** TRECHO DO TEXTO **
☆ ☆ ☆
O Maranhão ainda não tinha conseguido identificar, localizar e prender o único autor dos assassinatos em série do Caso dos Meninos Emasculados até o ano de 2004, mesmo tendo duas pessoas presas e condenadas respondendo por crimes que não tiveram sido os seus autores, já que o mecânico Francisco da Chagas confessara riquissimamente as também autorias daquelas condenações.

E tomem especulações literárias em temas de monografias em graduações e pós-graduações, matérias jornalísticas, seminários e até artigos científicos. Quando acesso a tais materiais literários, percebo o quanto precisamos aprofundar tudo o que lemos, vemos e ouvimos em nossa caminhada pela Terra, pois há um clássico que deveria ser lido por todos os operadores do Direito, chamado “Os Principais Erros Judiciários da História e o caso Herman”, de autoria de João Roberto de Melo.

Lembro-me perfeitamente que recebi um exemplar em cópia, ainda quando estava Diretor Executivo do então maior presídio do Estado de Pernambuco nos idos de 1995/96 (Presídio Professor Aníbal Bruno), das mãos de um advogado criminalista, cujo nome não me recordo, salvo de lembranças do rosto daquele ser, por se tratar de um homem muito cordial, educado e com ares de educador e de idade bastante avançada, acredito que mais de 80 (oitenta) anos. No fundo, crenças com conjecturas de evidências, temos tantas que até nos cegam, ante conclusões carregadas de preconceitos diversos, muitas vezes agregados a valores de tantas massificações ideológicas assimiladas por todos nós habitantes de uma polis, integrantes deste orbe terráqueo.

Às vezes, um bom ceticismo – digo equilibrado, a exemplo de alguns recomendados por Carl Segan em “O Mundo Dominado por Demônios” –, vale a pena ser adotado. Isso nos ajuda a cometer menos erros na senda de caminhada efêmera que estamos fazendo por estas bandas de “cá”.

Quando cheguei no Maranhão (há 26 anos), emprestei aquele material a uma Promotora de Justiça que, confesso, passaram-se os anos, esqueci-me completamente da pessoa a quem havia realizado tal feito. E o mais grave, não fui procurado para a devida devolução, preferindo acreditar que até por esquecimento dela, também.

Tão logo assumi o Centro Integrado de Defesa Social Área Leste (grande Maiobão), conforme na primeira parte havia declinado, logo após a realização do Primeiro Curso de Capacitação Comunitária realizado, tivemos a triste e preocupante notícia do sumiço de um garoto de 4 a 5 anos na área do Jardim Tropical. Esta região, salvo engano, até hoje está sob a circunscrição da Delegacia Especial da Cidade Operária, que tinha como titular o competente Delegado Nilvan Vieira, atualmente aposentado, que de logo, instaurou Inquérito Policial para apurar os fatos, localizar a criança sumida e promover as responsabilidades cabíveis à espécie.

Foram desenvolvidos trabalhos árduos por aquele Delegado, nos quais acompanhei várias diligências pessoalmente, incluindo ouvidas de suspeitos, familiares e terceiros, além de perícias realizadas. Entretanto, infelizmente, todos esses esforços não resultaram em êxito.
☆ ☆ ☆
** O QUE FAZER **
**A)** No relato sobre o Caso dos Meninos Emasculados, quem escreveu a obra “Os Principais Erros Judiciários da História e o caso Herman”?
**B)** Resuma em duas frases o relato sobre o Caso dos Meninos Emasculados.
**C)** Continue, por favor, o relato sobre o Caso dos Meninos Emasculados a partir do ponto em que ele termina.
Os registros não são necessários para resolver as tarefas.

** DADOS **
☆ ☆ ☆
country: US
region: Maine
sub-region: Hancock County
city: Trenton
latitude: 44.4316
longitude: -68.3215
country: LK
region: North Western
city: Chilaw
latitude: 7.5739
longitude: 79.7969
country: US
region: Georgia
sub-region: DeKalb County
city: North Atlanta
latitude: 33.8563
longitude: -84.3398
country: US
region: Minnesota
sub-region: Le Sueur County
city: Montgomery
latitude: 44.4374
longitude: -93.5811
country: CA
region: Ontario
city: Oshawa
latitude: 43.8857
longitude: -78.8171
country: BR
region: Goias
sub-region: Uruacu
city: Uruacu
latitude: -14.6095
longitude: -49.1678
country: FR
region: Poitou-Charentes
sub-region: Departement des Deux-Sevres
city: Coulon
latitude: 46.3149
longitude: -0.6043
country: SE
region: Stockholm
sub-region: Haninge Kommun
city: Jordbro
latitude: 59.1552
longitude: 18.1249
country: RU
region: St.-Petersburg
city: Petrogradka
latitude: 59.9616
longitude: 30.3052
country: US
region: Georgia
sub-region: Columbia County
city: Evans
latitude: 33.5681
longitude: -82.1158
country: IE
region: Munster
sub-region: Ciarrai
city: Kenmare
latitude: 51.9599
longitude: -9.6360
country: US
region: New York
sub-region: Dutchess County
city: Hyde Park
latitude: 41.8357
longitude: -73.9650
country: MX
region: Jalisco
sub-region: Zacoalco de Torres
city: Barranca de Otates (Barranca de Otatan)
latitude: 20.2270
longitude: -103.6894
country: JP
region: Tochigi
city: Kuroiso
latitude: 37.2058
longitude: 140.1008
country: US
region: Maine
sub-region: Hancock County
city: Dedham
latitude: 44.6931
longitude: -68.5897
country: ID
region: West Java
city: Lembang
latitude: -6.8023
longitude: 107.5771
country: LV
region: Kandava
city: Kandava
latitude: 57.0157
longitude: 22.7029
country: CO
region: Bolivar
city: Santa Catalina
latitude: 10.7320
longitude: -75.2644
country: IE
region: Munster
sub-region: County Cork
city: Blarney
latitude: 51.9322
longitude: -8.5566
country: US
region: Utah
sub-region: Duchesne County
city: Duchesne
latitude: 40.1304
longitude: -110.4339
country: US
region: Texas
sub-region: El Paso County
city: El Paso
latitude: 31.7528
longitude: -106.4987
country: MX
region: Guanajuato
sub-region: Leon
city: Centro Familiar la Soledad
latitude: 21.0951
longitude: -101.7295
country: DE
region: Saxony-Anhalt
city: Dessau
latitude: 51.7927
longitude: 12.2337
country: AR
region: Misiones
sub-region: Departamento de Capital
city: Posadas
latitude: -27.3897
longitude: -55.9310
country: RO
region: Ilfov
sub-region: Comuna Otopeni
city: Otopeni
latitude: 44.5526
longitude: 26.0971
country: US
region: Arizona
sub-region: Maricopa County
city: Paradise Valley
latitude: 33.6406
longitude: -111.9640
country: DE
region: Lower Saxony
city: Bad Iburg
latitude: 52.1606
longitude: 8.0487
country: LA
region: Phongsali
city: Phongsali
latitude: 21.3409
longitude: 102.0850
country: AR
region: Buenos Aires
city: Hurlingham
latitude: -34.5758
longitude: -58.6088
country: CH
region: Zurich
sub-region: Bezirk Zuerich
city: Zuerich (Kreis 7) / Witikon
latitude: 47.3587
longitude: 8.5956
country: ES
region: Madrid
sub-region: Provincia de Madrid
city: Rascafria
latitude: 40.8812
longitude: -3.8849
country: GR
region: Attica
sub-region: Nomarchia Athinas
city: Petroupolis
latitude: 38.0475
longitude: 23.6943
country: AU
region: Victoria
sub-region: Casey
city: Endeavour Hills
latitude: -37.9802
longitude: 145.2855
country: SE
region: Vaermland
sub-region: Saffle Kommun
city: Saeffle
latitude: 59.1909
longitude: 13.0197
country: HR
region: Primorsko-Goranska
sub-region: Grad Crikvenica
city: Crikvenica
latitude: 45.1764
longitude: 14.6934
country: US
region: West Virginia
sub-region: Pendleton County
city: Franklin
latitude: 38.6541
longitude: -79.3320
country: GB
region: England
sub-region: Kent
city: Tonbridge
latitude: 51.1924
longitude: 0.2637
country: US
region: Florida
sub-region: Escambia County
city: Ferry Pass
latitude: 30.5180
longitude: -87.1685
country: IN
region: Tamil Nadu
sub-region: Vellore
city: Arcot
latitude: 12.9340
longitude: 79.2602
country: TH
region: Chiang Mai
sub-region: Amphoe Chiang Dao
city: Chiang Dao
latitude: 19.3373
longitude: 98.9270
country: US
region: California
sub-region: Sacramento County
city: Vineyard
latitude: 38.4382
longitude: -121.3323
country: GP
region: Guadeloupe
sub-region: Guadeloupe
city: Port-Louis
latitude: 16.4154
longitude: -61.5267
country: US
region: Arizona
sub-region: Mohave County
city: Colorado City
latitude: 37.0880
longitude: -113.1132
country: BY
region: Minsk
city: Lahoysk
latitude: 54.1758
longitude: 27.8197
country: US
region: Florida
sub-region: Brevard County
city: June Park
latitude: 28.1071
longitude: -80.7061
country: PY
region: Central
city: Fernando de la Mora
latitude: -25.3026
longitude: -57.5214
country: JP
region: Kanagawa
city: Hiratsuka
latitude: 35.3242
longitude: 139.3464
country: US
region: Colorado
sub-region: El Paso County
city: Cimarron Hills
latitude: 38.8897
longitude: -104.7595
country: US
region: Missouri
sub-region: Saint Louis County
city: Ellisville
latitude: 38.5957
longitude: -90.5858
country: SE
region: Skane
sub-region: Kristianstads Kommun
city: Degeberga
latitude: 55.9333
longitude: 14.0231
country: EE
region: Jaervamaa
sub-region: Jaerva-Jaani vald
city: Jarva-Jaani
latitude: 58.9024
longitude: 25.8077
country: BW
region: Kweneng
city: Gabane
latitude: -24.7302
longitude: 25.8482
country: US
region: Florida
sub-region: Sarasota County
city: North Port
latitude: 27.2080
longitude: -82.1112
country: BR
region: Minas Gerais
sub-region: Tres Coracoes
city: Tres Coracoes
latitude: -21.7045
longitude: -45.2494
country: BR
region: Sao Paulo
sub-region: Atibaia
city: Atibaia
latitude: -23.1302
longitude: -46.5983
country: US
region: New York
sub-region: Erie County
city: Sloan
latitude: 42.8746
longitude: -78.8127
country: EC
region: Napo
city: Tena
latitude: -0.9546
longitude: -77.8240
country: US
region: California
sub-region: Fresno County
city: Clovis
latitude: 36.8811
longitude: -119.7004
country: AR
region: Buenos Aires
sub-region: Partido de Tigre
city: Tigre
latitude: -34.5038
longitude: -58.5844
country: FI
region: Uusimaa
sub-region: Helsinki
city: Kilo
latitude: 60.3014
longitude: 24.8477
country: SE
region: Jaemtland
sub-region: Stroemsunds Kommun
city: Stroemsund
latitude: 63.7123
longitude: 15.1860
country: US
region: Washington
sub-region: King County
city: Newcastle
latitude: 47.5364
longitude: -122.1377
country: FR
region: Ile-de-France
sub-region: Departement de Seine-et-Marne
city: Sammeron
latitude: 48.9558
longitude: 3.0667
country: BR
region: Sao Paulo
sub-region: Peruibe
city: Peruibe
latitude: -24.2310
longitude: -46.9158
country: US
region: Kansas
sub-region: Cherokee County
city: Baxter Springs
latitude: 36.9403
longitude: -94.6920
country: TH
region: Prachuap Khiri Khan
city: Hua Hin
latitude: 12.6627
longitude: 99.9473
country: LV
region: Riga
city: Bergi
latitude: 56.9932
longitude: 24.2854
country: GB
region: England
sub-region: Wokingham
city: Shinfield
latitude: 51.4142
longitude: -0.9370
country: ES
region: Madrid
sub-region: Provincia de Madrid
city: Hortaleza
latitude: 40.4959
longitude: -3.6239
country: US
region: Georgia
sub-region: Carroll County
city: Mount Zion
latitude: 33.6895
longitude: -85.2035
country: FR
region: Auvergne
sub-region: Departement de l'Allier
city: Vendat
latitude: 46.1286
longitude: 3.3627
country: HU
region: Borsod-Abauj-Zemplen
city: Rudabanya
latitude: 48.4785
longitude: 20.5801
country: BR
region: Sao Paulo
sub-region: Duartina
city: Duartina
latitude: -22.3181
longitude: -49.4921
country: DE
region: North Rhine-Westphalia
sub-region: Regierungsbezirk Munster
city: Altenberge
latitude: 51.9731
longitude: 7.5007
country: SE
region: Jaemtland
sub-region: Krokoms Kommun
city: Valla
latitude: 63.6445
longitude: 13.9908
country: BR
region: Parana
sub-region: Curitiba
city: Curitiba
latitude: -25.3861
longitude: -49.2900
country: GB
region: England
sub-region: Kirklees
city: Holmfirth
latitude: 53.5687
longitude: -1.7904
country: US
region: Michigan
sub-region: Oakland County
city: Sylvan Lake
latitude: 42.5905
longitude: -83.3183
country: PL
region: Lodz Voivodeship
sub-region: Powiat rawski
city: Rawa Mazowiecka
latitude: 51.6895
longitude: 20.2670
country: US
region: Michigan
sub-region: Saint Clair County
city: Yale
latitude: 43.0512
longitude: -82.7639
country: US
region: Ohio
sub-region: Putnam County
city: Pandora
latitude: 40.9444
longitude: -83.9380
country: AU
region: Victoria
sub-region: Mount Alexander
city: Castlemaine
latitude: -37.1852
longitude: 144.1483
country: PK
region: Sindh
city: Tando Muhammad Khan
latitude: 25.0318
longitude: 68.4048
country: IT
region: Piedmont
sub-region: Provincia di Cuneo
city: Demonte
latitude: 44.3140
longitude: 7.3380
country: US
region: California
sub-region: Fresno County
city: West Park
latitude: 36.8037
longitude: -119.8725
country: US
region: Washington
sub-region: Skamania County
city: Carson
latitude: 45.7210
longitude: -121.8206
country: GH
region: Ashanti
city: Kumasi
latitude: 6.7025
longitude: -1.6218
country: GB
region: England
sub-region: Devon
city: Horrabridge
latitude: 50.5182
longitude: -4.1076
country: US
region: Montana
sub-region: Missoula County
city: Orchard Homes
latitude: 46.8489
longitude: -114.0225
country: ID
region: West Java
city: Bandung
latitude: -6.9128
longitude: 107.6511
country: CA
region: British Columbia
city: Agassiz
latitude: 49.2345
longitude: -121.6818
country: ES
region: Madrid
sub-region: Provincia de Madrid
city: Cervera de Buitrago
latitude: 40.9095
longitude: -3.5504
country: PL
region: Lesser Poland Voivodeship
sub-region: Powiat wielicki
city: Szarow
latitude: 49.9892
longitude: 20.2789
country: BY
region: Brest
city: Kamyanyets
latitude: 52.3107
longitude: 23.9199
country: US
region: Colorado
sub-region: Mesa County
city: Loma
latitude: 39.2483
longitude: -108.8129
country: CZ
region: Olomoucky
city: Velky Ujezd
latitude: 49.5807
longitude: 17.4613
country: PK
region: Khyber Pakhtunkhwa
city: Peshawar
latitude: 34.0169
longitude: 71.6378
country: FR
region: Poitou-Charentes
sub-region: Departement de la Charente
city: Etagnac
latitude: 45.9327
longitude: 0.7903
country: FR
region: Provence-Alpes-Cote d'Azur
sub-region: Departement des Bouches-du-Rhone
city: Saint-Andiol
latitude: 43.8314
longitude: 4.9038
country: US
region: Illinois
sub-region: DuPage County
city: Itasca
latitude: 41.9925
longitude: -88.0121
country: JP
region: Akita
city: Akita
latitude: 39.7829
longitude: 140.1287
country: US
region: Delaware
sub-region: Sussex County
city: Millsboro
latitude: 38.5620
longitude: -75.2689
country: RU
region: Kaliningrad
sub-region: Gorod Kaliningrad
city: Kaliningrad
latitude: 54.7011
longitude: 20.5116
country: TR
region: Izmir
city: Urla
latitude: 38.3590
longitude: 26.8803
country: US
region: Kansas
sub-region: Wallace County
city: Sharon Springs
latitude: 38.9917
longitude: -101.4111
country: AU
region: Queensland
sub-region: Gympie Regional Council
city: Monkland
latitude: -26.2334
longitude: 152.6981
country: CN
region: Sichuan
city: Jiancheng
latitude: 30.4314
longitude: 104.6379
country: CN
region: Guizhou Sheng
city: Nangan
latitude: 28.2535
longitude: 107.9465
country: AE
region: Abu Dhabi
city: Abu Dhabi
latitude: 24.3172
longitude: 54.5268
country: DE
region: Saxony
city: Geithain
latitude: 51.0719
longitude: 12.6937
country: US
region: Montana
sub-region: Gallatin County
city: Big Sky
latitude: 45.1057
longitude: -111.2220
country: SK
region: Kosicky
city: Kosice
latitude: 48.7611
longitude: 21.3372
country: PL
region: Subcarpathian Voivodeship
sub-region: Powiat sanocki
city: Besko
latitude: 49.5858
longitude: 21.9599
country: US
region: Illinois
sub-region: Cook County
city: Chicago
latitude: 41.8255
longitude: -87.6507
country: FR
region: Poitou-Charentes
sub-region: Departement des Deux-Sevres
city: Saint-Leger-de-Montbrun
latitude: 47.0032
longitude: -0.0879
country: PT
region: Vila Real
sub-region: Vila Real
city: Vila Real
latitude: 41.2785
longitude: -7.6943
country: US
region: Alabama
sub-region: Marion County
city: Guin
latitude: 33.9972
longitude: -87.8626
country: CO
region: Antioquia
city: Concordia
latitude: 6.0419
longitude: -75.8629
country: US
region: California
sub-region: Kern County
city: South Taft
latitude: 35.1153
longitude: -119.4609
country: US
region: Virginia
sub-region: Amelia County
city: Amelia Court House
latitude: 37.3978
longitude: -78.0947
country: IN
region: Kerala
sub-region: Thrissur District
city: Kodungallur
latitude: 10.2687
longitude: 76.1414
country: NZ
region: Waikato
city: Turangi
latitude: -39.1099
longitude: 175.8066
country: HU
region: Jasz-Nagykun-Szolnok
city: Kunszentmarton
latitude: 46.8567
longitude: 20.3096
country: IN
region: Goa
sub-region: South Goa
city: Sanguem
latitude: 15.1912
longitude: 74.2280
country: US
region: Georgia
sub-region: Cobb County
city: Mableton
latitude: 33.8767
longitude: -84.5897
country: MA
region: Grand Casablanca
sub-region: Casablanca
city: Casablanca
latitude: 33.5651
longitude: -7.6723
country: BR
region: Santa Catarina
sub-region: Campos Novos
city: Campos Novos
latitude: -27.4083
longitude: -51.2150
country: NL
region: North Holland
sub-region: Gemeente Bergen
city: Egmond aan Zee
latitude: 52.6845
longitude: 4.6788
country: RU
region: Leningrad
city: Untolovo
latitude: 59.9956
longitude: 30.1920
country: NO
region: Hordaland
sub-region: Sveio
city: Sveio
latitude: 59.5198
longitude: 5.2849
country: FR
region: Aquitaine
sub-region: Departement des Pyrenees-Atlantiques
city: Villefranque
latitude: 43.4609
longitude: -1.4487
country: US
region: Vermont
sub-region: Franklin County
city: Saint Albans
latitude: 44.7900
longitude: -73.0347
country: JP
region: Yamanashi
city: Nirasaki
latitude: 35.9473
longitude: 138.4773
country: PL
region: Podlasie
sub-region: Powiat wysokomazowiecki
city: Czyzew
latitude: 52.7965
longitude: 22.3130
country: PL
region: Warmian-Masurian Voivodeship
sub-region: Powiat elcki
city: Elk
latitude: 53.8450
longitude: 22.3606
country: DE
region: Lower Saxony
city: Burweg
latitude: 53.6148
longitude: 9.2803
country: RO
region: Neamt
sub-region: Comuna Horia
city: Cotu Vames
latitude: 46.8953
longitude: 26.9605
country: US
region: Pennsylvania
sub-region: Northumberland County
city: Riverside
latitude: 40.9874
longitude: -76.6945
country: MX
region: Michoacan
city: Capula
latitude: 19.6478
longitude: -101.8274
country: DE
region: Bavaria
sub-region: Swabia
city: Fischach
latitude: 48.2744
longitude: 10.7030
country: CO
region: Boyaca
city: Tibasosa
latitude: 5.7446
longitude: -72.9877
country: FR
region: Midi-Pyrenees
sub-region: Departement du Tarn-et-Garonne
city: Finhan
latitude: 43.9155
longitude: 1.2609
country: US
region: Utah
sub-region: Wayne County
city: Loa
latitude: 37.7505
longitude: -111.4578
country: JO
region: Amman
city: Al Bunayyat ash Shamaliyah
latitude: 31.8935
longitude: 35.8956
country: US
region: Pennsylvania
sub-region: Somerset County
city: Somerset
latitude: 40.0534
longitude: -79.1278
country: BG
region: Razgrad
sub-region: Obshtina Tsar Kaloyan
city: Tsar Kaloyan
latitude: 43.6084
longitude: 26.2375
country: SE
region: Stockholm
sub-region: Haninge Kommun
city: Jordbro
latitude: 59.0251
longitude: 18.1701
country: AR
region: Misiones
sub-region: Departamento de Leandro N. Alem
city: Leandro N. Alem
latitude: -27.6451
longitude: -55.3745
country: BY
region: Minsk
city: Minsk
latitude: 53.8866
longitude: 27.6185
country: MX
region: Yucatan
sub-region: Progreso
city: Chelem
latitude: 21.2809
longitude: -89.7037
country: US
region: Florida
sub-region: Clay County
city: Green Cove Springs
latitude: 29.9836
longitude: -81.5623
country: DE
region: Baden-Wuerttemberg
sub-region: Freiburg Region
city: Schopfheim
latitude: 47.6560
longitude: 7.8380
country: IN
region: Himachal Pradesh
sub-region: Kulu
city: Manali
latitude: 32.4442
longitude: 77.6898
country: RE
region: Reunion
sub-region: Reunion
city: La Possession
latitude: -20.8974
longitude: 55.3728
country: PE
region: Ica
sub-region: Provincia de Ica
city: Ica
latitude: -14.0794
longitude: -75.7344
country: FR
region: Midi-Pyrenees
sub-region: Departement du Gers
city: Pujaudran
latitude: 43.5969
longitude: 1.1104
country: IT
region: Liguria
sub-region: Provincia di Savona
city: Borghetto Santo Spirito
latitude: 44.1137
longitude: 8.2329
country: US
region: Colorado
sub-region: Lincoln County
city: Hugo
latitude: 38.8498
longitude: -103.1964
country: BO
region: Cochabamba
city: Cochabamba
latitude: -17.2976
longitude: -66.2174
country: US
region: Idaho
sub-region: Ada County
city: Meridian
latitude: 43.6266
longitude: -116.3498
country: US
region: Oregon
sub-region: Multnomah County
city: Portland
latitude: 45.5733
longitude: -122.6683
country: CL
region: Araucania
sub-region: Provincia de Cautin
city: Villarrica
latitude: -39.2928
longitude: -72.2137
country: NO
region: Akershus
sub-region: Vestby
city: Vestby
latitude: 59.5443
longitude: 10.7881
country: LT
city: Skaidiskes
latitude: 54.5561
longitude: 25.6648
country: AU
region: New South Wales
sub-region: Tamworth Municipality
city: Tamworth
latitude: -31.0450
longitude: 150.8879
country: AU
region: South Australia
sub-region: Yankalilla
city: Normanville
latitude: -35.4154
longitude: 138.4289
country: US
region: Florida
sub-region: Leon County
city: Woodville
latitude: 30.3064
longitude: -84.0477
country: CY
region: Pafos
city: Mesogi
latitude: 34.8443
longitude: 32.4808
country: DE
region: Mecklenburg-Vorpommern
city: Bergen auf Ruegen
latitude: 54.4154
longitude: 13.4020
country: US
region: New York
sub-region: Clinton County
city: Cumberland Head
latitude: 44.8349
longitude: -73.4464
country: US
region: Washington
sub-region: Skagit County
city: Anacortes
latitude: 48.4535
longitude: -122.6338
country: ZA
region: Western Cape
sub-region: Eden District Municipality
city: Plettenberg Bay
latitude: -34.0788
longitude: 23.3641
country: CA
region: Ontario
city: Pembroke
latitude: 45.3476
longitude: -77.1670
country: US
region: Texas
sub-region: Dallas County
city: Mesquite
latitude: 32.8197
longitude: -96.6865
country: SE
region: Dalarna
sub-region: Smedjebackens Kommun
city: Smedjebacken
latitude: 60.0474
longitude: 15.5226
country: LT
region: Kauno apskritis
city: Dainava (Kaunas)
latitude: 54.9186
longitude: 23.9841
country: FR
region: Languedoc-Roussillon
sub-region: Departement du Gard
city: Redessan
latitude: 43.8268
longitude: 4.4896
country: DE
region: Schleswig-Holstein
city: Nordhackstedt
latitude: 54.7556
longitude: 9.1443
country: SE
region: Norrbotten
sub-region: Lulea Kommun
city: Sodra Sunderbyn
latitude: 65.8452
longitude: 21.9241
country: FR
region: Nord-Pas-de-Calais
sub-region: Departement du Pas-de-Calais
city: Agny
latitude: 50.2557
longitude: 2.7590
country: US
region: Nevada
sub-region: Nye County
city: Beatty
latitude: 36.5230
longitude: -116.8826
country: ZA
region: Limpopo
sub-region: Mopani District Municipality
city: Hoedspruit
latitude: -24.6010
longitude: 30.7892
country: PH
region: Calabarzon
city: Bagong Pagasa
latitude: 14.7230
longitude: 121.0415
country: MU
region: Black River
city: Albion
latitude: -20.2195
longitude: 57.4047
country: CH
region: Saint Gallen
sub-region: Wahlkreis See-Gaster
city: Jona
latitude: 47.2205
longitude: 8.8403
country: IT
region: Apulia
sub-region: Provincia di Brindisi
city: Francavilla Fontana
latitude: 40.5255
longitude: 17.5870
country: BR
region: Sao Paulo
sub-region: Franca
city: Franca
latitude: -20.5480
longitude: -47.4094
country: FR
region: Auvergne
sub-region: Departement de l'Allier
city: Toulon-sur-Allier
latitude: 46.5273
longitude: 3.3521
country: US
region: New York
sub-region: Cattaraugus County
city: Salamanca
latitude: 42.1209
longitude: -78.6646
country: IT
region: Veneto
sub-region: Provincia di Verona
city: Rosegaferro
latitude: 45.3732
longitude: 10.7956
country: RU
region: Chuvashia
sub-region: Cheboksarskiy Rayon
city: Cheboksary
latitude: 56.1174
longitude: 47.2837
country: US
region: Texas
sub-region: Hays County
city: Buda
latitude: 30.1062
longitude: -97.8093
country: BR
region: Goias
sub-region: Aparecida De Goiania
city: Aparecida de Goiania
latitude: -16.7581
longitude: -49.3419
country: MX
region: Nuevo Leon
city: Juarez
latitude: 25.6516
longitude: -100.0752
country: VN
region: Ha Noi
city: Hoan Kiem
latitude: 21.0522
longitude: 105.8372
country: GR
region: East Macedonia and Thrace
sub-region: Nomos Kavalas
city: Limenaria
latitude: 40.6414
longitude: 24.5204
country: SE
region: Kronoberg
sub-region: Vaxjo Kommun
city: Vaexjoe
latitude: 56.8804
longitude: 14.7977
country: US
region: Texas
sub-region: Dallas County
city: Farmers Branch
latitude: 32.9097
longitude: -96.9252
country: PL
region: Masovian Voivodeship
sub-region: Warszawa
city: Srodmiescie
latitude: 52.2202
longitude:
☆ ☆ ☆
** EXERCÍCIOS RESOLVIDOS **
**A)** João Roberto de Melo.

**B)** Até 2004, o Maranhão não havia identificado, localizado nem prendido o autor dos assassinatos em série do Caso dos Meninos Emasculados, embora duas pessoas tivessem sido presas e condenadas por crimes cuja autoria o mecânico Francisco da Chagas confessou. O relato recomenda uma obra sobre erros judiciários, defende um ceticismo equilibrado e relembra o sumiço de um garoto no Jardim Tropical, investigado pelo delegado Nilvan Vieira em diligências que não tiveram êxito.

**C)**
Recordo-me que chegamos a pedir a um morador da região autorização para colocarmos a linha de telefonia fixa pertencente a ele à disposição da comunidade para fins de eventuais denúncias, informes ou informação que pudessem ajudar a Polícia na elucidação daquele sumiço.

Compramos, lembro-me perfeitamente, um gravador de chamada telefônica e o instalamos na tal residência, para registrar e coletar com mais segurança os dados que, porventura, alguém pudesse nos passar. O “estranho” é que recebemos tantos trotes que acabamos desistindo daquela modalidade de diligência. Todavia, é aquilo que Fernando Pessoa bem registrou em “tudo vale a pena quando a alma não é pequena”. Diante da situação fática, nossas intenções e objetivos foram de maiores grandezas possíveis. Nessa perspectiva, não desistimos: tornou-se uma verdadeira obsessão elucidar o desaparecimento daquela criança.

O fato concreto é que até a realização de reprodução simulada dos fatos, baseada no depoimento do pai da criança e em outras coletas de dados realizadas pelo referido Delegado (não estava presente nesta diligência), tomei conhecimento posteriormente de que o autor dos assassinatos em série das crianças, participou da citada diligência, “ajudando” a Polícia ao se passar pelo pai da criança, quando esta desapareceu numa noite de domingo para uma segunda-feira, poucos dias passados.

Cartazes com a foto da criança desaparecida e números telefônicos para contato foram espalhados em toda a região, seguindo o mesmo padrão dos cartazes usados nos casos anteriores. Esse detalhe tornou-se vestígio crucial não ostensivo, imaterial e ultra subjetivo, deixado pelo assassino em série, o qual jamais pensaria que seria rastreado por investigadores afins, na história de seus dribles às Polícias, nas mais diversas investigações ocorridas para identificá-lo, localizá-lo e finalmente prendê-lo. Dessa feita, como não existe crime perfeito, um dia o mal por si só, se destrói. Nessa lógica, tem-se que existe o dia da caça, mas também existe o dia do caçador.

Mudanças nas pastas da Polícia Civil ocorreram, de forma que fui convidado pelo então Secretário da Secretaria de Segurança Pública-SSP, Raimundo Cutrim, para assumir a Superintendência de Polícia Civil da Capital, onde permaneci por dois anos e seis meses. Nessa ocasião, era necessário implementar mudanças significativas nas Delegacias da Capital, para lidar com a grande quantidade de demandas criminais das diversas unidades de polícia judiciária, que ainda agonizavam com carceragens repletas de custodiados, pois o Sistema Penitenciário do Maranhão ainda era extremamente precário, de forma que não tinha a menor condição de receber presos provisórios e apenados no geral.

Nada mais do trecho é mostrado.